**What needs to be done:** Copy everything in the listing below word for word, apart from any images.

**Material for this task:**

- - - - -

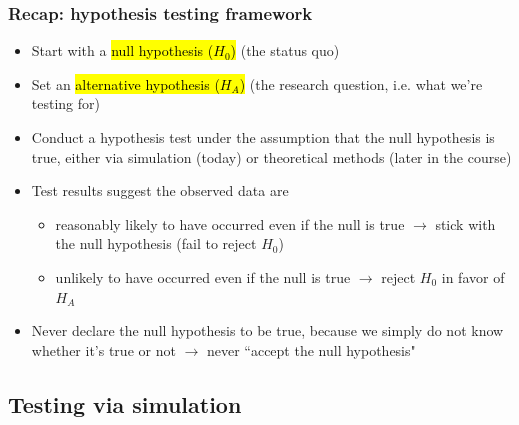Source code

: \documentclass[slidestop,compress,mathserif,12pt,t,professionalfonts,xcolor=table]{beamer}
\begin{document}
\begin{frame}
\frametitle{Recap: hypothesis testing framework}

\begin{itemize}
\item Start with a \hl{null hypothesis ($H_0$)} (the status quo)

\pause

\item Set an \hl{alternative hypothesis ($H_A$)} (the research question, i.e. what we're testing for)

\pause

\item Conduct a hypothesis test under the assumption that the null hypothesis is true, either via simulation (today) or theoretical methods (later in the course)

\pause

\item Test results suggest the observed data are 
\begin{itemize}
\item reasonably likely to have occurred even if the null is true $\rightarrow$ stick with the null hypothesis (fail to reject $H_0$)
\item unlikely to have occurred even if the null is true $\rightarrow$ reject $H_0$ in favor of $H_A$
\end{itemize}

\pause

\item Never declare the null hypothesis to be true, because we simply do not know whether it's true or not $\rightarrow$ never ``accept the null hypothesis"

\end{itemize}

\end{frame}


\subsection{Testing via simulation}

\end{document}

- - - - -

**Result below:**
Source code

: \documentclass[slidestop,compress,mathserif,12pt,t,professionalfonts,xcolor=table]{beamer}
\begin{document}
\begin{frame}
\frametitle{Recap: hypothesis testing framework}

\begin{itemize}
\item Start with a \hl{null hypothesis ($H_0$)} (the status quo)

\pause

\item Set an \hl{alternative hypothesis ($H_A$)} (the research question, i.e. what we're testing for)

\pause

\item Conduct a hypothesis test under the assumption that the null hypothesis is true, either via simulation (today) or theoretical methods (later in the course)

\pause

\item Test results suggest the observed data are 
\begin{itemize}
\item reasonably likely to have occurred even if the null is true $\rightarrow$ stick with the null hypothesis (fail to reject $H_0$)
\item unlikely to have occurred even if the null is true $\rightarrow$ reject $H_0$ in favor of $H_A$
\end{itemize}

\pause

\item Never declare the null hypothesis to be true, because we simply do not know whether it's true or not $\rightarrow$ never ``accept the null hypothesis"

\end{itemize}

\end{frame}


\subsection{Testing via simulation}

\end{document}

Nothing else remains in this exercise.